Let’s see the theory in action with a practical example. Let’s develop the code for a job that will return reporting metrics of a given dataset. The dataset is stored in an S3 bucket, and we must return the report to another S3 bucket. We will use Python and Pandas for this example.


import os

import pandas as pd

# Our Model class with a more meaninful name
class ReportGenerator:
    def genrate_report(self, df: pd.DataFrame) -> pd.DataFrame:
        # Let's not complicate ourselves for the example and use a pandas native method
        return df.describe()

# A simple view class
class ResultWriter:
    def write_results(self, df: pd.DataFrame, dst: str):
        df.to_parquet(dst)

# The main Controller class
class Controller:
    def __init__(self):
        # On initialization we will parse the configuration and create the needed objects
        self.src = os.getenv("S3_SRC_URL")
        self.dst = os.getenv("S3_DST_URL")

        self.report_generator = ReportGenerator()
        self.result_writer = ResultWriter()
    
    def run(self):
        # The main method that controlls the flow of the job
        df = pd.read_parquet(self.src)
        report = self.report_generator.genrate_report(df)
        self.result_writer.write_results(report)

We can see that immediately we can create a small test for our business logic like this:


import pandas as pd
import pytest

class TestReportGenerator:
    @pytest.fixture
    def input_data() -> pd.DataFrame:
        return pd.DataFrame({'test_column': [1, 1, 1, 1]})
    
    @pytest.fixture
    def expected_output_data() -> pd.DataFrame:
        return pd.DataFrame(
            {
                'test_column': {
                    'count': 4.0, 
                    'mean': 1.0, 
                    'std': 0.0, 
                    'min': 1.0, 
                    '25%': 1.0, 
                    '50%': 1.0, 
                    '75%': 1.0, 
                    'max': 1.0,
                }
            }
        )
    
    def test_basic(self, input_data: pd.DataFrame, expected_output_data: pd.DataFrame):
        report_generator = ReportGenerator()
        output = report_generator.genrate_report(input_data)
        pd.testing.assert_frame_equal(output, expected_output_data)

This is a very small example, so some things look overkill.

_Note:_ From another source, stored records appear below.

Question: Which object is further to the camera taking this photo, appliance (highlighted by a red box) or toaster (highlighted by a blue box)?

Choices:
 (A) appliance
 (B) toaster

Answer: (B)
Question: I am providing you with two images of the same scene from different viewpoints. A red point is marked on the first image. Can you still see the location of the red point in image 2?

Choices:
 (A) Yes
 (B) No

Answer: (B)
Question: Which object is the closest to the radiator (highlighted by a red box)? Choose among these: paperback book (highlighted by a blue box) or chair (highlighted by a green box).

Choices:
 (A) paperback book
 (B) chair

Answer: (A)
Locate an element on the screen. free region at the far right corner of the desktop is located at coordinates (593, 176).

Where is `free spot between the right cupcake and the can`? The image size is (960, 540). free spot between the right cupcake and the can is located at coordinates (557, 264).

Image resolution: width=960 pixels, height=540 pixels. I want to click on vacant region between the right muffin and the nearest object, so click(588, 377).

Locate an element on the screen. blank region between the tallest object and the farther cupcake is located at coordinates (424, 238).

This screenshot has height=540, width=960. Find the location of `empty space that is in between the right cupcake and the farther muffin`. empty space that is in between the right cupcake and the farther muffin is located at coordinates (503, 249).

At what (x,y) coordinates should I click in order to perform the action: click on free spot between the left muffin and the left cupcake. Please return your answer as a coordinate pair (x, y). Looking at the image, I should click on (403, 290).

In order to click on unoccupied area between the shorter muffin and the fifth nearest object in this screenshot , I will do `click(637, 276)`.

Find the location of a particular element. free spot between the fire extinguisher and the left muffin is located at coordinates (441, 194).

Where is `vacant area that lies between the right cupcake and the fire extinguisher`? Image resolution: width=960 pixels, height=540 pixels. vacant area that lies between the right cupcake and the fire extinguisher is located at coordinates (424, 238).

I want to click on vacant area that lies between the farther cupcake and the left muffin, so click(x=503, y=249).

For example, wrapping up the Pandas to_parquet() method in a class like that. In real life, you don’t need to follow these guidelines to the letter if they don’t make sense for your use case.

Why should we use this pattern?

OOP Advantages

As we mentioned earlier, this relates to the Single Responsibility Principle. We create the right classes for the right job, and allow us to take advantage of the basic OOP principles:

Encapsulation is achieved by separating the classes and their roles

Enables inheritance and polymorphism. For example, we can define a generic interface or ML inference as a parent class, and then the controller can instantiate and launch each model based on the flow of the pipeline.

Easier tests, more tests

Another big advantage is that with this separation our code became much more testable. The logic to write and read the data is separated. As well as the code that instantiates and configures the Model. Our business logic is perfectly encapsulated in the Model, so we can focus on creating very good unit tests for that class. We only need to define the input and the expected output.

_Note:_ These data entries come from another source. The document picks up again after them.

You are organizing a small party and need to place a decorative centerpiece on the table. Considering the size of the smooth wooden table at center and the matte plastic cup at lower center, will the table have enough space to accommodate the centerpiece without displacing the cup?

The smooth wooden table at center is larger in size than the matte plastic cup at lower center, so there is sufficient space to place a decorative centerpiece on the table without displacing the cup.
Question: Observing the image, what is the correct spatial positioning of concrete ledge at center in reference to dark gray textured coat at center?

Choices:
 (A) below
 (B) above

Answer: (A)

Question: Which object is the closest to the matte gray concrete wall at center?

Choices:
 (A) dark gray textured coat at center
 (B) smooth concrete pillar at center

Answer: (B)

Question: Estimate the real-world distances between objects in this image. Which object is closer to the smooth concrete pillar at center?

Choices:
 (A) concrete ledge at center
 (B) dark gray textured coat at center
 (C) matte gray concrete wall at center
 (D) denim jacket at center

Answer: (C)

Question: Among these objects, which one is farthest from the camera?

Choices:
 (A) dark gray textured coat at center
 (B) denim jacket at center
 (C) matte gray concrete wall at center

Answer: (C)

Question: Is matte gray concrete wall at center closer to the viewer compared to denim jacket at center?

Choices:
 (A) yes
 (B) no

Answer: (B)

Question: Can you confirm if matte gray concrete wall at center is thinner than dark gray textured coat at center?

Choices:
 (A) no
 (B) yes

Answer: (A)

Creating integration tests to validate the View and the Controller is also a good idea. As always, the integration tests will still be challenging.

Modularity And Extensibility

With these abstractions (and good tests) we can perform changes easily in different parts of the pipeline. It also allows us to extend the functionality thanks to the OOP principles we mentioned above.

Conclusions

Data Engineers and Data Scientists produce a lot of software. So increasing our arsenal with more software patterns will always be useful. However, the key thing is to know how to apply them to our day-to-day lives.

In the following chapters, we will talk about other patterns that will help us to overcome more problems that the MVC pattern doesn’t solve.